Des liquidités en chute libre
La rentrée s’annonce difficile pour les petites entreprises. Selon les données de l’Observatoire de la trésorerie publié par Axonaut, éditeur de solutions de gestion pour PME, la situation financière des très petites entreprises (TPE) et PME françaises continue de se dégrader. En août 2025, la trésorerie moyenne disponible n’atteignait plus que 15 710 euros, soit son plus bas niveau depuis la création du baromètre en 2020.
Cette contraction, de l’ordre de –0,8% entre mai et août, peut sembler modeste. Mais elle s’ajoute à une tendance structurelle de fragilisation. En 2024, une TPE disposait en moyenne de 16 783 euros de liquidités. Un an plus tard, ce matelas a fondu de plus de 1 000 euros, alors même que l’environnement économique s’est durci. Pour beaucoup de structures, cela représente à peine quelques semaines de charges fixes.
Le constat est d’autant plus préoccupant que, parallèlement, les créances impayées progressent à grande vitesse. Entre mai et août, leur montant moyen est passé de 28 683 euros à 31 031 euros, soit une hausse de 8%. Pour une petite structure, souvent faiblement capitalisée, ces factures en attente représentent une ponction directe sur sa capacité à payer salaires, fournisseurs et charges sociales.

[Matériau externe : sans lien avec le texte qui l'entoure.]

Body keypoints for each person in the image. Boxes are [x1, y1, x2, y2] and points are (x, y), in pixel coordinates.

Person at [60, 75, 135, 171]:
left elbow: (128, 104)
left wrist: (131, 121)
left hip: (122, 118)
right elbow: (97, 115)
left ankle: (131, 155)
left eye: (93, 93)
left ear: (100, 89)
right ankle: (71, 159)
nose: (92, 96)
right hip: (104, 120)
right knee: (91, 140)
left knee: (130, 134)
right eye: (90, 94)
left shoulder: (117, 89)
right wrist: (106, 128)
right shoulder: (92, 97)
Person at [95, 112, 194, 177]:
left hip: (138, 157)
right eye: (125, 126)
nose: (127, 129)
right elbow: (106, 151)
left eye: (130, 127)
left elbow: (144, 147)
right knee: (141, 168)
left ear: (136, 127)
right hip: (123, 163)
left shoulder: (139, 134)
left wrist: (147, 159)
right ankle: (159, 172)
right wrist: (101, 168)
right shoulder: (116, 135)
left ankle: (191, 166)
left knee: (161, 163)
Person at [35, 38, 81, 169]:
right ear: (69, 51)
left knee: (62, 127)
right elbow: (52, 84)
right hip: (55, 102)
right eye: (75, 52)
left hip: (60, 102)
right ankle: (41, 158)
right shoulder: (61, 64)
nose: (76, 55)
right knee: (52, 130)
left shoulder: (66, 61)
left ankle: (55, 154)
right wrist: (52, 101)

Un tissu entrepreneurial fragilisé
L’été a confirmé le sentiment de vulnérabilité. Le mois d’août, traditionnellement marqué par un ralentissement de l’activité, a été particulièrement difficile. Les dirigeants de TPE ont dû faire face à un cumul de trésorerie en baisse et d’impayés record, sans visibilité claire sur l’évolution de la demande.

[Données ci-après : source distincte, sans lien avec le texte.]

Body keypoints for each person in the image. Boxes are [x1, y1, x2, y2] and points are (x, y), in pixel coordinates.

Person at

Ces difficultés se traduisent aussi sur le plan humain. D’après une enquête du Figaro publiée en août 2025, 31 000 chefs d’entreprise ont perdu leur emploi depuis le début de l’année. Un niveau record, qui témoigne de l’extrême fragilité d’un tissu entrepreneurial qui constitue pourtant l’épine dorsale de l’économie française.
Face à cette situation, les solutions existent mais restent limitées. L’Observatoire souligne le rôle possible de l’avance de trésorerie pour passer les caps difficiles, ainsi que le recours à des outils de recouvrement plus efficaces pour réduire l’impact des impayés. Mais la réalité est que beaucoup de TPE n’ont pas la taille critique pour négocier avec leurs clients ni la capacité financière pour absorber plusieurs mois de retard de paiement.
La nécessité d’un soutien accru
En toile de fond, la question de la soutenabilité de l’environnement économique pour les petites structures se pose avec acuité. Entre inflation persistante, coût du crédit plus élevé et consommation en berne, les marges se resserrent inexorablement. Les TPE, qui représentent plus de 95% du tissu entrepreneurial français, risquent de devenir les premières victimes d’un ralentissement durable.
La photographie dressée par Axonaut est celle d’un secteur sous tension, où chaque euro de trésorerie compte. Les pouvoirs publics et les partenaires financiers devront rapidement identifier des leviers adaptés pour éviter qu’un grand nombre de petites entreprises ne se retrouvent au pied du mur.